──────── ФРАГМЕНТ СТРАНИЦЫ ────────

Уроки истории для профессионалов универсального

Изучение культурного производства в двадцатом веке разрывалось между двумя влиятельными точками зрения. С одной стороны, властно заявил о себе имманентный подход к культурпродуктам. С другой, на протяжении всего столетия предпринимались отчаянные попытки описания феноменов данного типа с помощью моделей, построенных на представлении о внешних детерминантах культуры.

Имманентный, внутренний подход апеллировал к текстам; внешний - к биографическому, классовому и т.п. контексту. Имманентистские теории так или иначе центрировались, например, на самоценных эстетических объектах, их внимательном чтении и дешифровке, то есть исходили из представления об автономности культурной сферы как о чем-то само собой разумеющемся, как о норме. Концепции, основанные на идее внешних детерминант, перечеркивали, отрицали возможность какой бы то ни было автономии ("Флобер - выразитель чаяний реакционной буржуазии", "г-да Струве и Булгаковы - дипломированные агенты поповщины" и т.п.). При этом имманентный подход не замечал того, что автономия - отнюдь не является "природой" культурного производства, что искусство, литература, наука в течение длительного времени были втянуты в тяжелые "позиционные" бои за свою собственную автономизацию, в длительную историю обретения автономии, результатом которой, собственно говоря, стало появление самих "внутренних", спецификаторских теорий, описывающих данные области - чистого рефлекса социального процесса автономизации.

Внешний подход в свою очередь отказывался фиксировать и соответственно каким-то образом осмыслять очевидную (хотя и отнюдь не простую для рефлексии) автономию науки и культуры. Если имманентисты как бы вытесняли в "бессознательное", предавали забвению процесс, который привел к их собственному появлению, превращали исторические достижения в "природу", то социальные редукционисты мстительно закрывали глаза на автономию интеллектуальной сферы, отказываясь рассматривать данный феномен в качестве самостоятельного социального явления. Если модели первого типа основывались на самодостаточном, замкнутом на себе тексте (становящемся предметом своего рода фетишизации), на автономной текстовой сфере или на концепте "свободного творца", выступающего в качестве своего собственного истока, то вторые - на своеобразной "экспрессионистской" теории, на идее культуры как мистифицированного "выражения" экономики или политики, на представлении о том, что культурная сфера обретает свой подлинный исток и основание в чем-то ином, чем она сама.

──────── ИСХОДНЫЕ ДАННЫЕ ────────

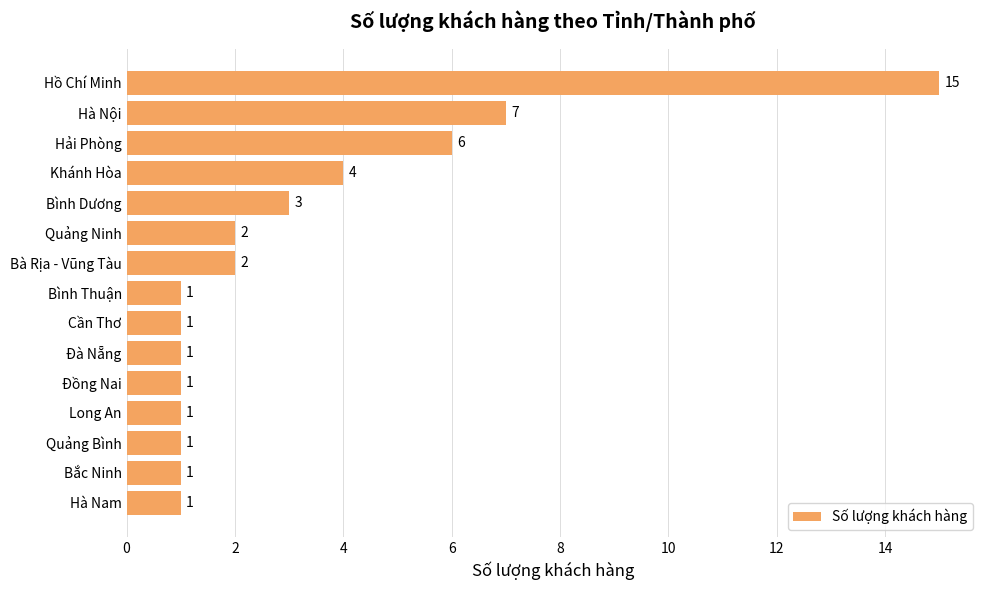

At which category does the chart reach its peak across all series?

Hồ Chí Minh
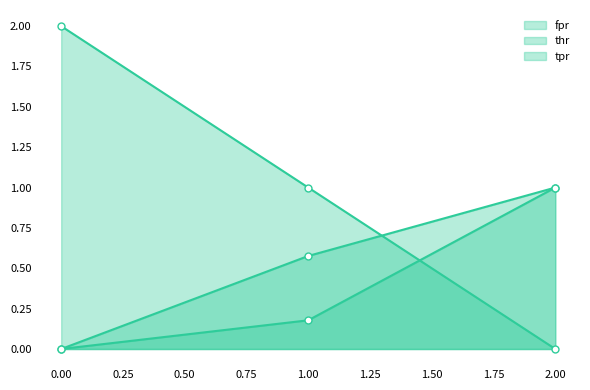

Reading left to right, what are all the values shown in this chart?

fpr: 0.0	0.2	1.0
thr: 2.0	1.0	0.0
tpr: 0.0	0.6	1.0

────────

* [ЗАДАНИЕ 1] Перепишите часть фрагмента страницы, начиная со слов «Изучение культурного производства» и продолжая до слов «внешних детерминантах культуры.», и замените в ней «двадцатом» на «XX».
* [ЗАДАНИЕ 2] Перечислите области, которые, согласно фрагменту страницы, в течение длительного времени были втянуты в бои за свою собственную автономизацию.
Записи здесь никак не используются.

* [РЕЗУЛЬТАТ 1]
Изучение культурного производства в XX веке разрывалось между двумя влиятельными точками зрения. С одной стороны, властно заявил о себе имманентный подход к культурпродуктам. С другой, на протяжении всего столетия предпринимались отчаянные попытки описания феноменов данного типа с помощью моделей, построенных на представлении о внешних детерминантах культуры.

* [РЕЗУЛЬТАТ 2] Искусство, литература, наука.